In Chicago the awkward feelings of judgment were superficial; the physical act of selfie-taking was being judged, that’s it. People surrounding me would giggle or stare for a few extra seconds and carry on. In Barcelona the feelings of judgement went much deeper and the problem didn’t stem from the selfie-taking action but from what was in those selfies with me. Responses from locals to my taking of pictures with historic locations and monuments (that I had limited, premature knowledge on) made me feel as if I was stealing from them, stealing a part of their deep-rooted culture that they work so hard to preserve. These feelings were heightened at the monuments that were outside of the buzzing Barcelona streets in smaller, quieter towns. No matter our attempts to blend in, we stuck out like sore thumbs. Local residents would stare with dismay as we stole pictures with their monuments. A classmate told me that one man near the statue of Antoni Gaudi asked him if he even knew who that statue was. Another classmate told me she was yelled at for not speaking Catalan while on the bus to the Antoni Gaudi statue located in the Sarrià neighborhood.

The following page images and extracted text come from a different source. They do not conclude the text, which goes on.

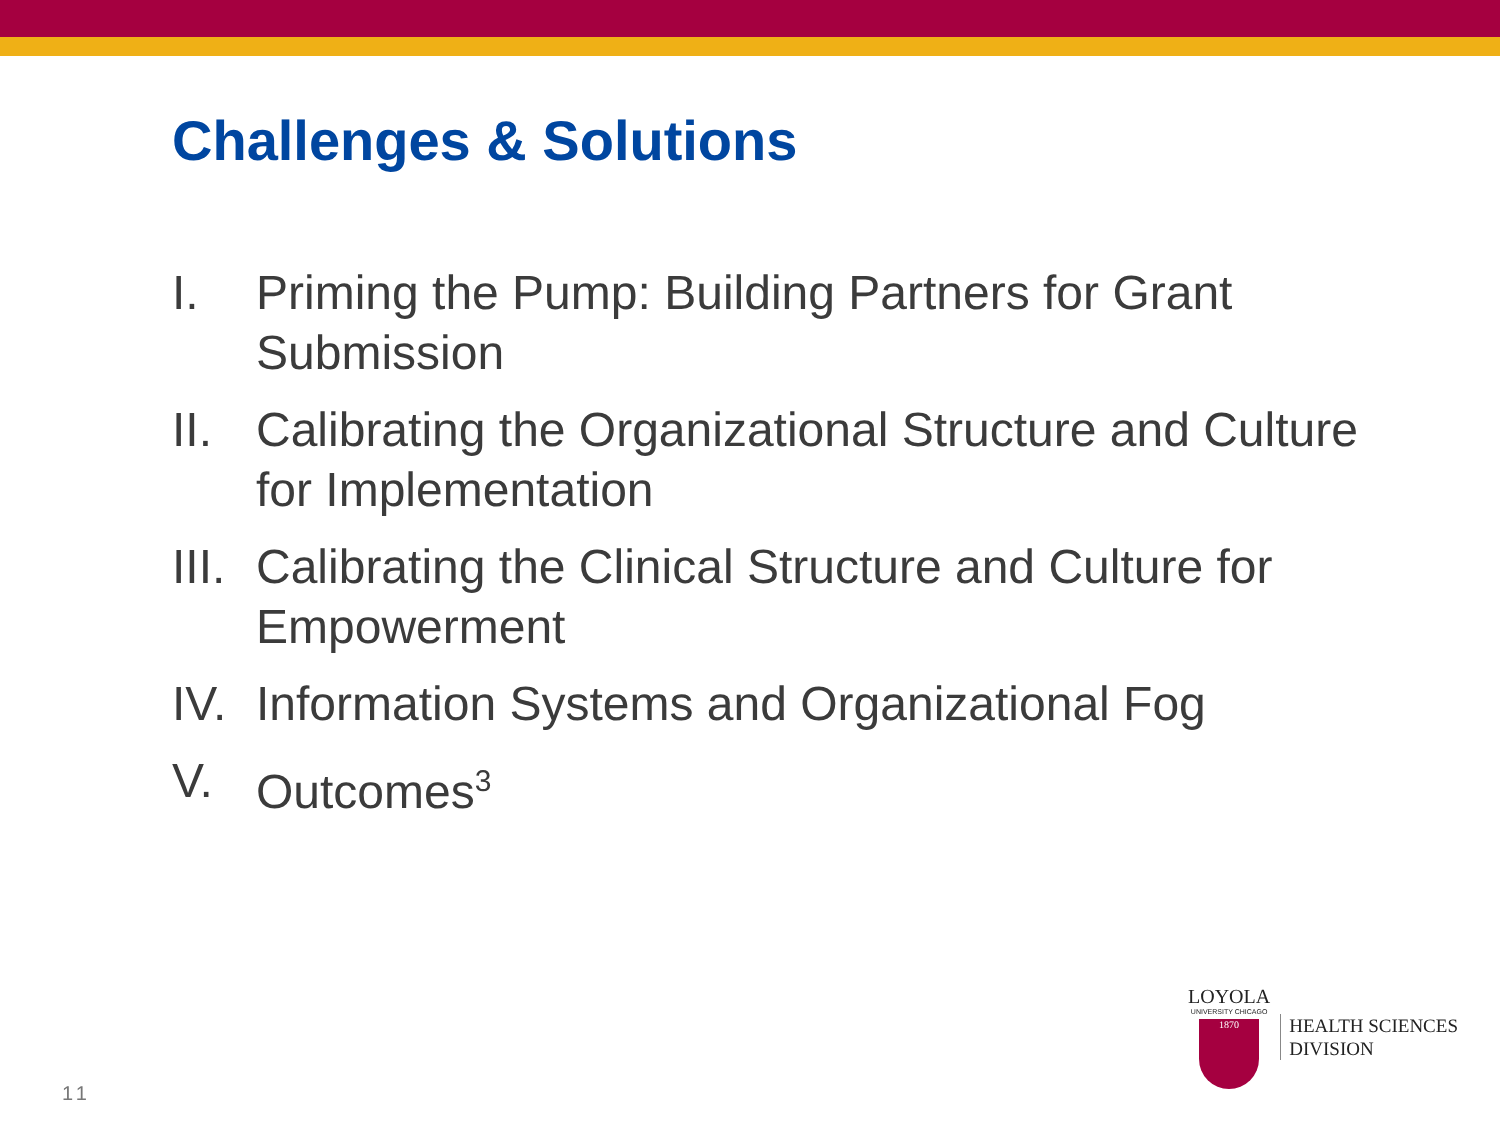Challenges & Solutions
I. Priming the Pump: Building Partners for Grant Submission
II. Calibrating the Organizational Structure and Culture for Implementation
III. Calibrating the Clinical Structure and Culture for Empowerment
IV. Information Systems and Organizational Fog
V. Outcomes<sup>3</sup>
11
LOYOLA
UNIVERSITY CHICAGO
1870
HEALTH SCIENCES
DIVISION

Part of our education through the study abroad program here in Barcelona has taught us how much tourists negatively impact and alter their community. In a documentary produced by Eduardo Chibás titled Bye, Bye Barcelona, a local expressed, “this is not a city to live in, it’s a theme park.” Another interviewee explained, “we’re reproducing touristic itineraries, habits and activities that are very repetitive, and sometimes far from what this city is all about.” Perhaps my exposure to these angry and stressed residents in the classroom and through this video has made me hypersensitive in my feelings described above. I do know that the modifications to Barcelona are stripping traditions and history away so I do not disagree with the inhabitants’ reactions. Their effects have simply made me restructure my goals while here; I will strive to further immerse and learn the true Catalan ways in attempt to be viewed as a voyager exploring over a tourist consuming.